Many interesting problems, modeled by partial differential equations (PDEs), involve features on several length- or time-scales, the simulation of which would require grid-based approximation techniques such as Finite Element methods to fully resolve all relevant scales. The computation of such fully resolved approximations is often not feasible in practice, which gave rise to numerical multi-scale methods to lower the computational burden (usually by exploiting scale separation and by decoupling through localization).

On the other hand, many problems depend on a low-dimensional input (i.e., modeling the diffusion coefficient or boundary conditions in elliptic problems) and one is interested in computing a low-dimensional output (i.e., the mean temperature in a domain of interest).

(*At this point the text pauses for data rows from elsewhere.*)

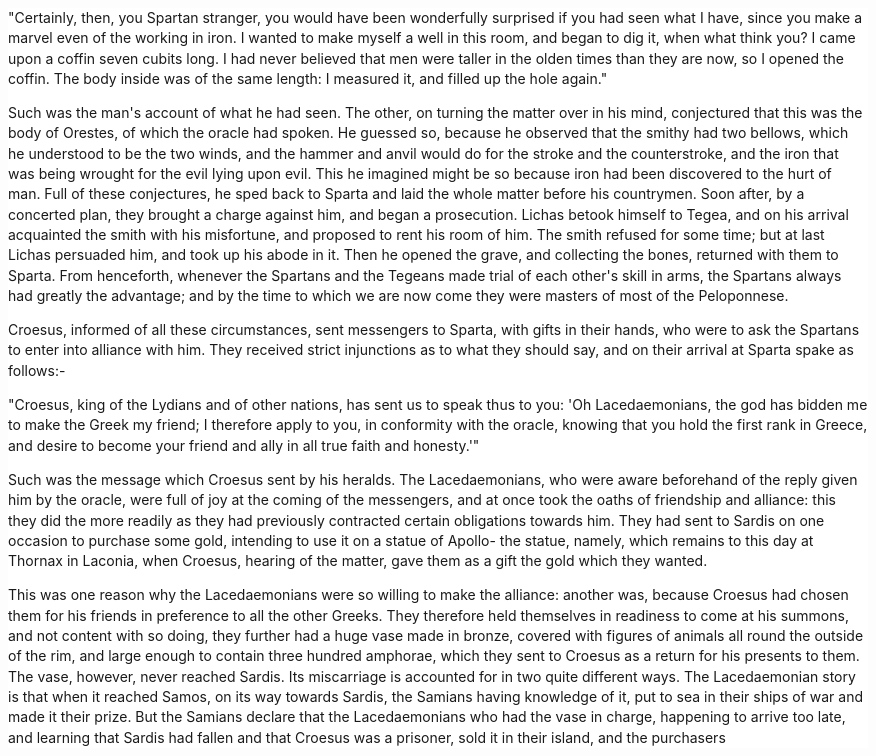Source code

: "Certainly, then, you Spartan stranger, you would have been
wonderfully surprised if you had seen what I have, since you make a
marvel even of the working in iron. I wanted to make myself a well
in this room, and began to dig it, when what think you? I came upon
a coffin seven cubits long. I had never believed that men were
taller in the olden times than they are now, so I opened the coffin.
The body inside was of the same length: I measured it, and filled up
the hole again."

Such was the man's account of what he had seen. The other, on
turning the matter over in his mind, conjectured that this was the
body of Orestes, of which the oracle had spoken. He guessed so,
because he observed that the smithy had two bellows, which he
understood to be the two winds, and the hammer and anvil would do
for the stroke and the counterstroke, and the iron that was being
wrought for the evil lying upon evil. This he imagined might be so
because iron had been discovered to the hurt of man. Full of these
conjectures, he sped back to Sparta and laid the whole matter before
his countrymen. Soon after, by a concerted plan, they brought a charge
against him, and began a prosecution. Lichas betook himself to
Tegea, and on his arrival acquainted the smith with his misfortune,
and proposed to rent his room of him. The smith refused for some time;
but at last Lichas persuaded him, and took up his abode in it. Then he
opened the grave, and collecting the bones, returned with them to
Sparta. From henceforth, whenever the Spartans and the Tegeans made
trial of each other's skill in arms, the Spartans always had greatly
the advantage; and by the time to which we are now come they were
masters of most of the Peloponnese.

Croesus, informed of all these circumstances, sent messengers to
Sparta, with gifts in their hands, who were to ask the Spartans to
enter into alliance with him. They received strict injunctions as to
what they should say, and on their arrival at Sparta spake as
follows:-

"Croesus, king of the Lydians and of other nations, has sent us to
speak thus to you: 'Oh Lacedaemonians, the god has bidden me to make
the Greek my friend; I therefore apply to you, in conformity with
the oracle, knowing that you hold the first rank in Greece, and desire
to become your friend and ally in all true faith and honesty.'"

Such was the message which Croesus sent by his heralds. The
Lacedaemonians, who were aware beforehand of the reply given him by
the oracle, were full of joy at the coming of the messengers, and at
once took the oaths of friendship and alliance: this they did the more
readily as they had previously contracted certain obligations
towards him. They had sent to Sardis on one occasion to purchase
some gold, intending to use it on a statue of Apollo- the statue,
namely, which remains to this day at Thornax in Laconia, when Croesus,
hearing of the matter, gave them as a gift the gold which they wanted.

This was one reason why the Lacedaemonians were so willing to make
the alliance: another was, because Croesus had chosen them for his
friends in preference to all the other Greeks. They therefore held
themselves in readiness to come at his summons, and not content with
so doing, they further had a huge vase made in bronze, covered with
figures of animals all round the outside of the rim, and large
enough to contain three hundred amphorae, which they sent to Croesus
as a return for his presents to them. The vase, however, never reached
Sardis. Its miscarriage is accounted for in two quite different
ways. The Lacedaemonian story is that when it reached Samos, on its
way towards Sardis, the Samians having knowledge of it, put to sea
in their ships of war and made it their prize. But the Samians declare
that the Lacedaemonians who had the vase in charge, happening to
arrive too late, and learning that Sardis had fallen and that
Croesus was a prisoner, sold it in their island, and the purchasers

Such parametric problems, arising for instance in the context of optimization or uncertainty quantification, require a large number of approximations of PDEs, which gave rise to model reduction techniques, such as Reduced Basis (RB) methods, to quickly approximate an evaluation of a quantity of interest.

In this talk I will present a combination a numerical multi-scale and model reduction techniques (namely the localized Reduced Basis multi-scale method, LRBMS) for the efficient and accurate approximation of elliptic and parabolic parametric multi-scale problems, where one is interested in repeatedly solving a PDE, the data functions of which may depend on a low-dimensional input and at the same time inhibit multi-scale features.

In particular, I will discuss the approximation properties of the LRBMS in terms of a posteriori error control of the full approximation error (including the discretization as well as the model reduction error), introduce various aspects of adaptivity (going beyond the traditional offline/online splitting of RB methods) and present our software frameworks, which were used for the efficient discretization (dune-gdt, C++ based) and model reduction (pyMOR, Python based) of PDEs.